• [SELECTED EXTRACT]:
# # # #

Acts of terrorism increased in their various forms--murder, intimidation, sniping, robbery and sabotage.

The murders of Arab villagers included four headmen (mukhtars) and the sheikh of the village of Meirun near Safad. Six Arab policemen were surprised by an armed band in Samaria and murdered in their billet. Two more Arab policemen were shot when a party including the mayor of Nablus and a British assistant superintendent of police (who was wounded) was ambushed near Nablus; and two others were killed by the explosion of a bomb found on a local train near Haifa. Two British policemen were killed by the explosion of a second bomb.

On the 17th, a bomb was thrown into an Arab café in Haifa, killing one Arab and wounding ten others; and on the 21st two British soldiers were killed when a military patrol was shot at in the hills west of Jenin.

The Jewish casualties included a settler, a labourer in Haifa and a supernumerary constable, and three civilians travelling in a taxi which was ambushed near the northern frontier.

There was also an increase in shooting incidents against police and military patrols and Jewish settlements; in cases of armed robbery in Arab villages and the sabotage and attempted sabotage of communications and Government property. For the first time for many months damage was done to Jewish groves and forests. Finally, the oil pipe line was damaged on ten occasions.

# # # #

• [EXERCISE DESCRIPTION]:
Write the next part of the account of rising terrorist acts, starting after its final sentence about the oil pipe line.

• [DATA SUPPLIED]:
# # # #

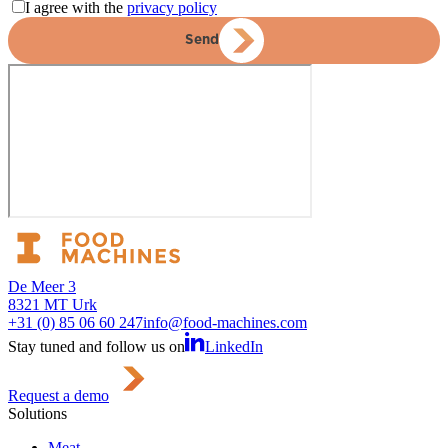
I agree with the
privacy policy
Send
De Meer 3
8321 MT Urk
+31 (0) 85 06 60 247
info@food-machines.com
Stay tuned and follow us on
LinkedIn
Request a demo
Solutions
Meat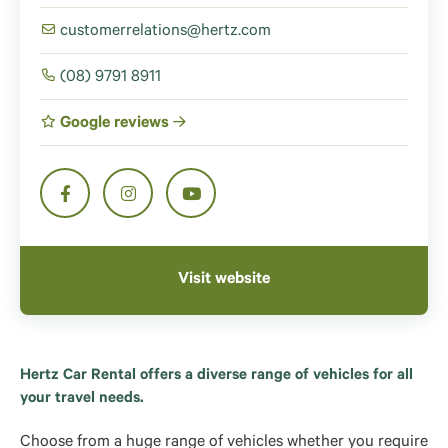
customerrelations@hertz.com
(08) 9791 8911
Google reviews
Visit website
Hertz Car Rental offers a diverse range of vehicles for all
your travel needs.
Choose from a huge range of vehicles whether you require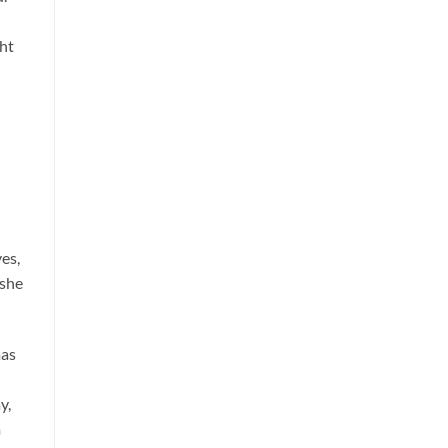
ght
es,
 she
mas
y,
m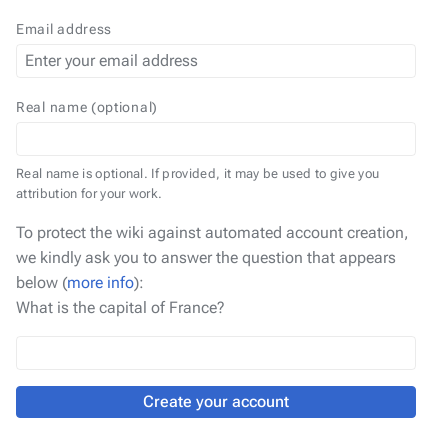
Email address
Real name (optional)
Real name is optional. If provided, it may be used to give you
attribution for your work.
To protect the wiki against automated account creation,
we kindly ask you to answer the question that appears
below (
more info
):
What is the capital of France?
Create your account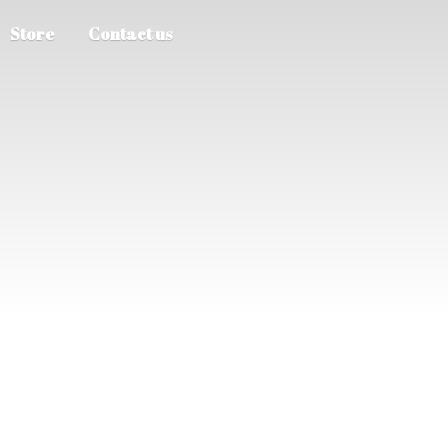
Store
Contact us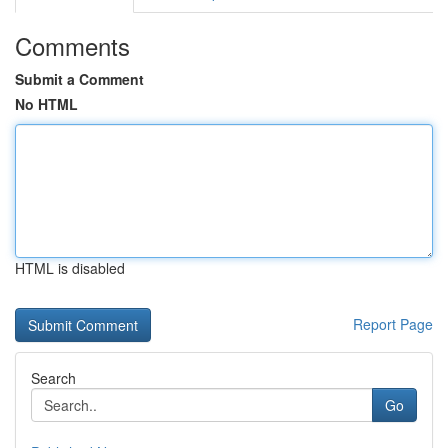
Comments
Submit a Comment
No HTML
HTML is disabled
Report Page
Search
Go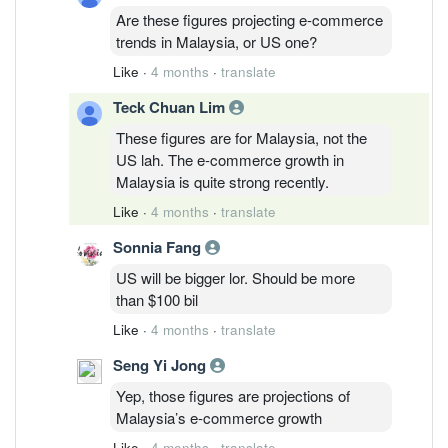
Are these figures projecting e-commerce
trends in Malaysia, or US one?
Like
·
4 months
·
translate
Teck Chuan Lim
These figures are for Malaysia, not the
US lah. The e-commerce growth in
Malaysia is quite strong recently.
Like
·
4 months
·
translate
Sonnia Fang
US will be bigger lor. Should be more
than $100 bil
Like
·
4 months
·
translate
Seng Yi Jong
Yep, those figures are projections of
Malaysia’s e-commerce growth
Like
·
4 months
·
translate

# # # #

• [RESPONSE]:
Throughout the month the movements of the bands were mainly in small parties and several operations were carried out by the military and police to circumvent them. On the night of the 16th, in the hills north of Tulkarm, an engagement of considerable magnitude was fought with a band which was attacked and lost 14 men, while four others and a quantity of arms and ammunition were captured. Three less important encounters with smaller gangs took place--on the Jenin-Nablus road (the 6th April), near Arara in Samaria (the 8th April) and near Beisan (the 21st April), when further casualties were inflicted. At the end of the month military searches of two villages in Samaria resulted in the seizure of a number of firearms, ammunition, bombs and semi-military uniforms. Thirty-eight Arabs were arrested as a result of these searches.

May, 1938.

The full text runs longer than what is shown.